Prime Minister Nouri al-Maliki's government faced a threat Tuesday by the main Sunni bloc in parliament to withdraw its Cabinet members if he doesn't meet a series of demands in the next 48 hours.
The Iraq Accordance Front, which has six Cabinet members and 44 of parliament's 275 seats, called for a pardon for security detainees not charged with specific crimes and the disbanding of militias, among other demands. But the government said the move amounted to blackmail and said the Sunni bloc had contributed in creating some of the very policies it now criticized.
A Sunni insurgent group jumped into the debate with an Internet statement posted Tuesday that called on the Accordance Front to follow through on its threat.
"We repeat our call to the Accordance Front to withdraw from the government and from the political process that gave those who elected it more killing, displacement and misery," the Islamic Army in Iraq said.

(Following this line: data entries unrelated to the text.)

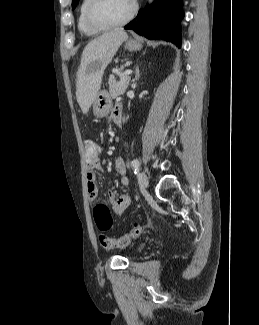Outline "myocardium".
<instances>
[{
	"mask_svg": "<svg viewBox=\"0 0 259 325\" xmlns=\"http://www.w3.org/2000/svg\"><path fill=\"white\" fill-rule=\"evenodd\" d=\"M103 2L104 0H89V4L85 11V18L87 24L97 30H108L122 26L128 23L134 17L137 11V4L132 1L131 10L124 18L117 21H108L98 15V11L102 6Z\"/></svg>",
	"mask_w": 259,
	"mask_h": 325,
	"instance_id": "myocardium-1",
	"label": "myocardium"
}]
</instances>
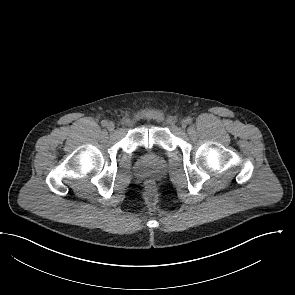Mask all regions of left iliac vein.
Here are the masks:
<instances>
[{"label": "left iliac vein", "mask_w": 295, "mask_h": 295, "mask_svg": "<svg viewBox=\"0 0 295 295\" xmlns=\"http://www.w3.org/2000/svg\"><path fill=\"white\" fill-rule=\"evenodd\" d=\"M181 125L183 128H185L188 125L187 120H182Z\"/></svg>", "instance_id": "4c4485c4"}]
</instances>
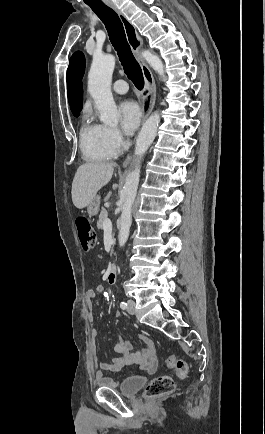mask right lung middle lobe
Here are the masks:
<instances>
[{
	"label": "right lung middle lobe",
	"instance_id": "right-lung-middle-lobe-1",
	"mask_svg": "<svg viewBox=\"0 0 265 434\" xmlns=\"http://www.w3.org/2000/svg\"><path fill=\"white\" fill-rule=\"evenodd\" d=\"M70 108H71L73 115L77 116L79 114L80 110L82 109V104L72 105V106H70Z\"/></svg>",
	"mask_w": 265,
	"mask_h": 434
}]
</instances>
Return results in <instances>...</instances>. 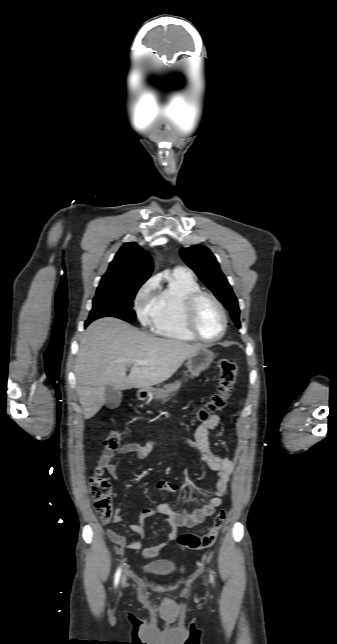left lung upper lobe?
I'll use <instances>...</instances> for the list:
<instances>
[{
  "mask_svg": "<svg viewBox=\"0 0 337 644\" xmlns=\"http://www.w3.org/2000/svg\"><path fill=\"white\" fill-rule=\"evenodd\" d=\"M180 255L217 299L230 311L234 323L240 328L238 301L211 251L203 246H193L182 248Z\"/></svg>",
  "mask_w": 337,
  "mask_h": 644,
  "instance_id": "5c2ea615",
  "label": "left lung upper lobe"
}]
</instances>
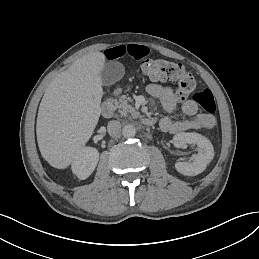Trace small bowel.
I'll use <instances>...</instances> for the list:
<instances>
[{
	"label": "small bowel",
	"instance_id": "small-bowel-1",
	"mask_svg": "<svg viewBox=\"0 0 259 259\" xmlns=\"http://www.w3.org/2000/svg\"><path fill=\"white\" fill-rule=\"evenodd\" d=\"M149 54V48L140 44H121L110 47L104 51V56L109 61L124 57L140 60ZM149 94L157 98L163 108L173 113L177 110L178 103L182 100L169 86L152 83L147 88ZM179 113L185 117L183 120H173L170 117L159 119V127L166 133L176 134L193 130H208L215 126V117L208 113H199L197 103L193 99L184 100Z\"/></svg>",
	"mask_w": 259,
	"mask_h": 259
}]
</instances>
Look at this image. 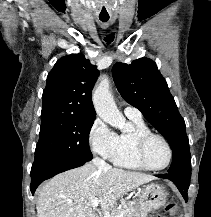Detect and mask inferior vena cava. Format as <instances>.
Here are the masks:
<instances>
[{"mask_svg": "<svg viewBox=\"0 0 211 217\" xmlns=\"http://www.w3.org/2000/svg\"><path fill=\"white\" fill-rule=\"evenodd\" d=\"M92 163H93L98 169H103V168H105V167L108 166V164H107L104 160H102V159H100V158H98V157L94 158V159L92 160Z\"/></svg>", "mask_w": 211, "mask_h": 217, "instance_id": "obj_1", "label": "inferior vena cava"}]
</instances>
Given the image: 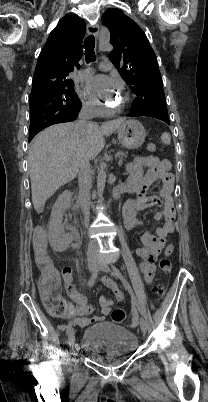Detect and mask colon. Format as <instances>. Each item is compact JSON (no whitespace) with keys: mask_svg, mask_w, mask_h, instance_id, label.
Listing matches in <instances>:
<instances>
[{"mask_svg":"<svg viewBox=\"0 0 208 402\" xmlns=\"http://www.w3.org/2000/svg\"><path fill=\"white\" fill-rule=\"evenodd\" d=\"M149 152L156 150L154 143L147 145ZM49 234L47 232H36L33 243L36 245V251L34 253L37 259V267L40 269V274L43 276L42 282L38 283V290L43 295V308H48L49 314H71L72 306L70 299H61L62 278L59 277V273L55 272L54 263L50 262L47 250V240ZM173 253V245L167 246L164 257L159 261L158 270L162 275H168L172 271V264L170 256ZM165 286L163 284L157 285L155 289V295L161 298L164 295ZM112 320L117 324H126L127 315L124 310L117 308L112 313Z\"/></svg>","mask_w":208,"mask_h":402,"instance_id":"5ec220e1","label":"colon"}]
</instances>
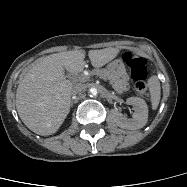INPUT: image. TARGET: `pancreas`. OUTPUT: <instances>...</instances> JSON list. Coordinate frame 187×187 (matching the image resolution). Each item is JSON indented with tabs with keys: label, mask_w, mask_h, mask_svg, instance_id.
Segmentation results:
<instances>
[{
	"label": "pancreas",
	"mask_w": 187,
	"mask_h": 187,
	"mask_svg": "<svg viewBox=\"0 0 187 187\" xmlns=\"http://www.w3.org/2000/svg\"><path fill=\"white\" fill-rule=\"evenodd\" d=\"M93 75H97L100 77L105 78L106 80H109L113 89L118 93L121 94L124 91L128 89V84L125 81H122L120 79L115 78L112 76L109 71L105 69H98L92 72ZM88 77H85V80H88Z\"/></svg>",
	"instance_id": "obj_1"
}]
</instances>
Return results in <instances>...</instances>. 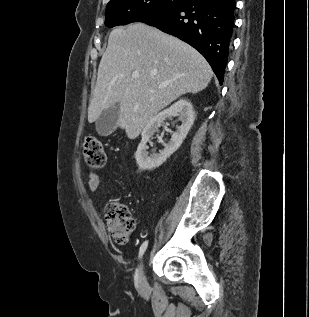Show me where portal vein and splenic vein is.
Returning <instances> with one entry per match:
<instances>
[{
    "label": "portal vein and splenic vein",
    "mask_w": 309,
    "mask_h": 317,
    "mask_svg": "<svg viewBox=\"0 0 309 317\" xmlns=\"http://www.w3.org/2000/svg\"><path fill=\"white\" fill-rule=\"evenodd\" d=\"M132 77H133L134 79L139 78V73H138V72H133V73H132Z\"/></svg>",
    "instance_id": "portal-vein-and-splenic-vein-1"
}]
</instances>
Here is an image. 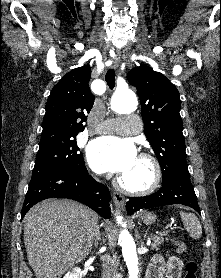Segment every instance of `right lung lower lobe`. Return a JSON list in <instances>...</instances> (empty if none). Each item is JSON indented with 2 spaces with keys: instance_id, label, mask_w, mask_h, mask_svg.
<instances>
[{
  "instance_id": "right-lung-lower-lobe-1",
  "label": "right lung lower lobe",
  "mask_w": 221,
  "mask_h": 278,
  "mask_svg": "<svg viewBox=\"0 0 221 278\" xmlns=\"http://www.w3.org/2000/svg\"><path fill=\"white\" fill-rule=\"evenodd\" d=\"M52 197L73 199L89 206L106 219L111 216L110 193L107 187L88 176L86 167L79 172H54L30 182L21 218L33 205Z\"/></svg>"
}]
</instances>
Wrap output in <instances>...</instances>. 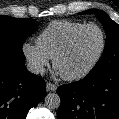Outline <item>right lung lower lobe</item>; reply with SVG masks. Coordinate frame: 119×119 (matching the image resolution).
Returning <instances> with one entry per match:
<instances>
[{"mask_svg":"<svg viewBox=\"0 0 119 119\" xmlns=\"http://www.w3.org/2000/svg\"><path fill=\"white\" fill-rule=\"evenodd\" d=\"M25 61L0 60V119H25L45 97L44 80L24 66Z\"/></svg>","mask_w":119,"mask_h":119,"instance_id":"obj_1","label":"right lung lower lobe"}]
</instances>
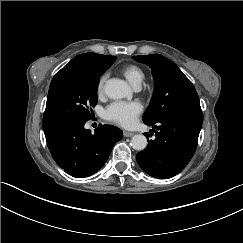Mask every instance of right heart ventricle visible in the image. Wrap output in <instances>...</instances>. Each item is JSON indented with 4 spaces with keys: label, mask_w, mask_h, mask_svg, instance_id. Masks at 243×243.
I'll return each instance as SVG.
<instances>
[{
    "label": "right heart ventricle",
    "mask_w": 243,
    "mask_h": 243,
    "mask_svg": "<svg viewBox=\"0 0 243 243\" xmlns=\"http://www.w3.org/2000/svg\"><path fill=\"white\" fill-rule=\"evenodd\" d=\"M121 74L134 87H139L145 78L144 69L137 64H128L121 69Z\"/></svg>",
    "instance_id": "1"
}]
</instances>
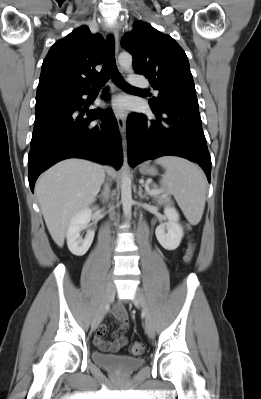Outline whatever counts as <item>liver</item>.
I'll list each match as a JSON object with an SVG mask.
<instances>
[{"label":"liver","instance_id":"6515ba94","mask_svg":"<svg viewBox=\"0 0 261 399\" xmlns=\"http://www.w3.org/2000/svg\"><path fill=\"white\" fill-rule=\"evenodd\" d=\"M106 172L115 176L111 167L83 159H67L38 179L35 193L48 231L59 247L64 245L71 218L95 201Z\"/></svg>","mask_w":261,"mask_h":399}]
</instances>
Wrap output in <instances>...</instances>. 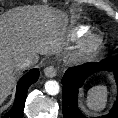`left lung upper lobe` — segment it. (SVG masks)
Returning a JSON list of instances; mask_svg holds the SVG:
<instances>
[{
	"instance_id": "5c2ea615",
	"label": "left lung upper lobe",
	"mask_w": 118,
	"mask_h": 118,
	"mask_svg": "<svg viewBox=\"0 0 118 118\" xmlns=\"http://www.w3.org/2000/svg\"><path fill=\"white\" fill-rule=\"evenodd\" d=\"M116 53H118V49H116V51H115Z\"/></svg>"
}]
</instances>
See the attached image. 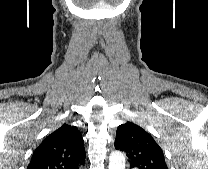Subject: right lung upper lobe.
Here are the masks:
<instances>
[{"instance_id": "right-lung-upper-lobe-1", "label": "right lung upper lobe", "mask_w": 208, "mask_h": 169, "mask_svg": "<svg viewBox=\"0 0 208 169\" xmlns=\"http://www.w3.org/2000/svg\"><path fill=\"white\" fill-rule=\"evenodd\" d=\"M84 162L85 148L79 130L63 124L34 151L27 169H78Z\"/></svg>"}]
</instances>
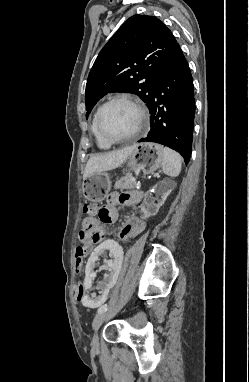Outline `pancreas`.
<instances>
[{
	"instance_id": "cf45deb5",
	"label": "pancreas",
	"mask_w": 249,
	"mask_h": 382,
	"mask_svg": "<svg viewBox=\"0 0 249 382\" xmlns=\"http://www.w3.org/2000/svg\"><path fill=\"white\" fill-rule=\"evenodd\" d=\"M133 178L131 173H127L124 177H121L119 180L116 181L114 188L115 189H135L136 188V181H132Z\"/></svg>"
}]
</instances>
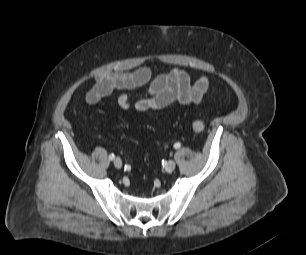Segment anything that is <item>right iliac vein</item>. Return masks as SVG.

Separately, officials said the Kurdish chief of staff of Iraq's armed forces, Gen. Babaker B. Shawkat Zebari, had tendered his resignation to al-Maliki on Sunday but it was rejected by the Iraqi leader.
Prominent Kurdish lawmaker Mahmoud Othman said Zebari had been frustrated by what he believed was excessive interference by the Shiite prime minister and the Sunni Arab defense minister.
Zebari could not be reached for comment and it was not immediately clear whether he had agreed to stay on. His action, however, adds to the troubles of the embattled al-Maliki, who also holds the position of armed forces' commander in chief.
The U.S. military said Tuesday that a Marine was killed in fighting west of the capital, pushing the American death toll for July to at least 73, the lowest in eight months.
An Apache helicopter also went down Tuesday after coming under fire in a predominantly Shiite area in eastern Baghdad, but both crew members were safely evacuated, the military said.
U.S. military spokesman Lt. Col. Christopher Garver said it was not known if the AH-64 had been damaged in the precautionary landing. The incident was under investigation.
U.S. President George W. Bush's nominee to head the Joint Chiefs of Staff, meanwhile, acknowledged that slow progress in Iraq is hurting America's credibility and emboldening Iran's regional ambitions.
While steady progress has been made on the military front, Iraq's political factions have made only limited headway in achieving reconciliation, said Navy Adm. Michael Mullen, who has been nominated to replace U.S. Gen. Peter Pace as the nation's top military officer.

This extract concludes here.